**TEXTE DE LECTURE:**
▶
Le "phénomène" est suffisamment inédit en Chine pour qu'il se prête à de multiples malentendus, y compris à l'étranger, où on le "chouchoute". Les colloques de Hongkong ou de Davos l'acclament. On apprécie cet esprit délié plaisantant en anglais, se frottant aux gourous de l'école de Chicago, qui a envoyé ses deux enfants étudier aux Etats-Unis et au Canada. Au coeur de la grisaille de la hiérarchie chinoise, il détonne.
Mais gare aux clichés ! On se tromperait lourdement en voyant en lui un fou du marché ou un adepte du nouvel âge capitaliste. S'il dédaigne la bureaucratie, qu'il veut dégraisser, il prise la technostructure, qu'il veut muscler.
Formé à l'école du Plan, il en a conservé le goût de l'ordre et de l'encadrement. Rationaliste, il se méfie du lyrisme débridé du type Grand Bond en avant, qu'il s'agisse des lubies passées de Mao ou de celles de certains dirigeants locaux actuels cédant volontiers aux sirènes de la spéculation. Son propos est de canaliser et non d'émanciper les forces du marché qui s'ébrouent aujourd'hui en Chine.
Dénoncé comme "droitier"
◀
**ENREGISTREMENTS:**
▶
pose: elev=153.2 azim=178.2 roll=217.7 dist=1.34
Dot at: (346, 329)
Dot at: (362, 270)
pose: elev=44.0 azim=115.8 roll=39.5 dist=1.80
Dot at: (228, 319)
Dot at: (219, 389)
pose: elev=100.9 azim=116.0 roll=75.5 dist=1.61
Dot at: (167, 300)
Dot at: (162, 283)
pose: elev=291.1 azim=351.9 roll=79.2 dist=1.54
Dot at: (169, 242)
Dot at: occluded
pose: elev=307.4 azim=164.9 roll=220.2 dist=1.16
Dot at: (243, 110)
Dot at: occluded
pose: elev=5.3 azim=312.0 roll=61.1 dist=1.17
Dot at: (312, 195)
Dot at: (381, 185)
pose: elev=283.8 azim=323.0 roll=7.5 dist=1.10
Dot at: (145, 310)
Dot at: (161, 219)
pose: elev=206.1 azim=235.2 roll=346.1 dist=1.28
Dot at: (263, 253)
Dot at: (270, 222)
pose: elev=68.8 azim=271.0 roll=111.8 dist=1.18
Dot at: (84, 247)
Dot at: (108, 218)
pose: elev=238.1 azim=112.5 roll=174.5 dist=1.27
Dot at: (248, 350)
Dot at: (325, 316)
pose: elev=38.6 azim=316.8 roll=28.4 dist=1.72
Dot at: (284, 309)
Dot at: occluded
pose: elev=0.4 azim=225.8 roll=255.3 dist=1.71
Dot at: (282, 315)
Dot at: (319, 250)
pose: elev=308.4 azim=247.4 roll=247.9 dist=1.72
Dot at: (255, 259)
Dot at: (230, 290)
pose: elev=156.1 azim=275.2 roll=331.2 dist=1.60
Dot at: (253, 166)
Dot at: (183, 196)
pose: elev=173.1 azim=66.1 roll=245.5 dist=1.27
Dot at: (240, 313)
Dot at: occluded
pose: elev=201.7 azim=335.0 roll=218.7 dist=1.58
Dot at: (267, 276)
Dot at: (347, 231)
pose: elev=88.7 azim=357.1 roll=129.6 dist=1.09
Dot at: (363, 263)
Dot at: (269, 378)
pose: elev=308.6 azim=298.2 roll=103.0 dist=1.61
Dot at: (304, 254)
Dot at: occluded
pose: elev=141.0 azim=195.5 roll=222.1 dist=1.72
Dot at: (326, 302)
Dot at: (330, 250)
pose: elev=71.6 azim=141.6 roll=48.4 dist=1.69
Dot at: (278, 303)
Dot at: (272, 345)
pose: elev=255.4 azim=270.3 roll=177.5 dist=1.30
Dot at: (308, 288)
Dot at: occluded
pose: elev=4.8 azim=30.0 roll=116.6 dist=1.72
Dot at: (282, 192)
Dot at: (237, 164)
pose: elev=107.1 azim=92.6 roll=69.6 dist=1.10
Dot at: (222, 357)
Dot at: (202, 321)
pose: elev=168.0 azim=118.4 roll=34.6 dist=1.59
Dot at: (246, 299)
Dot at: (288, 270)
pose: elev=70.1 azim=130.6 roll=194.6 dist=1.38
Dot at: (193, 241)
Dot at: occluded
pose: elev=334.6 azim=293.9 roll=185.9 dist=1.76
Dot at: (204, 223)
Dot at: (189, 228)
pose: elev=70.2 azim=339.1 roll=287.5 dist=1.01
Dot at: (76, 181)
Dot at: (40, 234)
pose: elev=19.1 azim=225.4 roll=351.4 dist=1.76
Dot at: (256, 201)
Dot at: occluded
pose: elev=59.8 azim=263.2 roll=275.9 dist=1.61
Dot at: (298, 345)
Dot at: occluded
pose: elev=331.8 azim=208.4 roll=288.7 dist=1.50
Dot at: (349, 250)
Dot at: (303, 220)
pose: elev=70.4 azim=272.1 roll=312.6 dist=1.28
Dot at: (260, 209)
◀
**TÂCHE À RÉALISER:**
Rédigez la suite du texte de lecture sur ce responsable chinois, à partir de l'intertitre « Dénoncé comme "droitier" » où il s'arrête. Le matériel ci-dessus ne sert à rien ici.

**RÉSULTAT DE LA TÂCHE:**
C'est cette vision assez orthodoxe de l'économie qui lui a valu les premiers ennuis de sa carrière. Né le 1er octobre 1928, à Changsha, la capitale du Hunan province natale de Mao, Zhu a fait ses études d'ingénieur électricien dans la prestigieuse université pékinoise Qinghua. Diplômé en 1951, il perce rapidement au sein de la commission d'Etat au Plan. Lorsque Mao déclenche, en 1957, la campagne des Cent Fleurs, il sort du bois pour critiquer les objectifs irréalistes du Plan. Le retour de bâton est douloureux. Dénoncé comme "droitier", il est exilé quatre ans durant dans une ferme de la campagne profonde.
Au début des années 60, il réintègre sa maison-mère du Plan, mais la révolution culturelle, qui éclate à partir de 1966, le happe une nouvelle fois dans le tourbillon des purges. Il passera cinq ans dans une école rurale du Nord-Est à laver les toilettes, nourrir les cochons et cuisiner à la cantine. Introverti, il se mêle peu à ses compagnons d'infortune. Il préfère consumer ses soirées à écouter, seul, les programmes radio en anglais.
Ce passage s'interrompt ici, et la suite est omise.